500 years is the average brick lifespan

Hampton Court, built in 1529 is one of the Stately Homes of England, and a palace of Henry VIII. In the late medieval period, bricks were brought from the Low Countries to East Anglia. They were luxury items, and not everyone could afford them. While bricks are the defining feature of Tudor houses, those who were not rich enough had to use plaster
The bell tower situated over the entrance of the Castle of Good Hope in Cape Town is one of South Africa's oldest brick structures. It was built in 1684.

Research undertaken by Adrian Bown from Leeds Metropolitan University of 860 homes found that brick structures can have a lifespan of 500 years or more. This research focussed on traditional low-rise residential housing and smaller commercial brick built properties.

It found that “...under the right circumstances clay bricks have the potential to remain serviceable up to 650 years. This is approximately the time at which clay brickwork was first introduced to the UK from the continent.” In sharp contrast, some of the lightweight timber and fibre-cement panels used in construction have a design life of 50 years or less.

Sustainability is not just about recycling or the use of carbon-free materials. Nor is it just about the embodied energy accrued through the processes of sourcing, production and transport. It’s about the whole life energy consumption of a product. The crucial additional element in any sustainability calculation is how much it costs to look after a product once it’s become part of a building.

There is evidence all around us that brick only gets better and better with age. Maintenance is minimal – repointing may be necessary after 68 years for cavity walls and 113 years for solid walls. In contrast to other materials, brick will not rot, rust, erode or decay. Wind and rain and snow will not damage it, weather merely mellows it.

So as brick ages its looks improve and the embodied energy becomes insignificant.

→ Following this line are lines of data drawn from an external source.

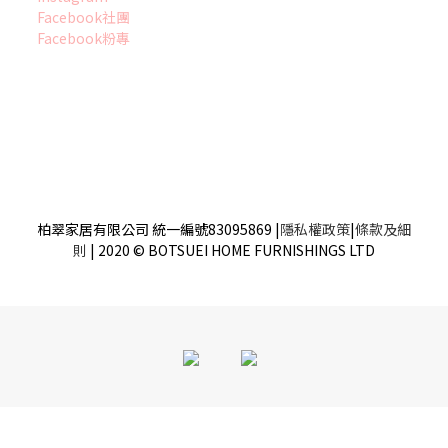
Facebook社團
Facebook粉專
柏翠家居有限公司 統一編號83095869
|
隱私權政策
|
條款及細
則
| 2020 © BOTSUEI HOME FURNISHINGS LTD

And, when the time comes to knock down brickwork, it can be crushed and recycled on site – and old lime mortar bricks can be cleaned up and re-used.

But why stop at recycling brick when it’s possible to recycle and successfully adapt entire brick buildings – or at least their shells? Re-using a brick building not only saves it from demolition but helps meet carbon reduction targets and preserves the character of an area.

Bricks blend easily with their environment, go comfortably with other building materials and will not rot, rust, erode, decay or ignite. They add structural stability, thermal mass and durability to an external wall.

Furthermore brickwork can be adapted as a building changes use. As brick ages its looks improve. And when the time comes to knock down brickwork it can be crushed or recycled on site – and old lime mortar bricks can be cleaned up and re-used. What’s more it’s possible to recycle or adapt entire brick buildings, or at least their shells.

Yet these environmental attributes are twinned with exceptionally low cost – most bricks are priced like a commodity. According to research by the RICS, brickwork enjoys the lowest installed cost and whole-life cost compared with glass, steel, proprietary renders and timber-based cladding systems.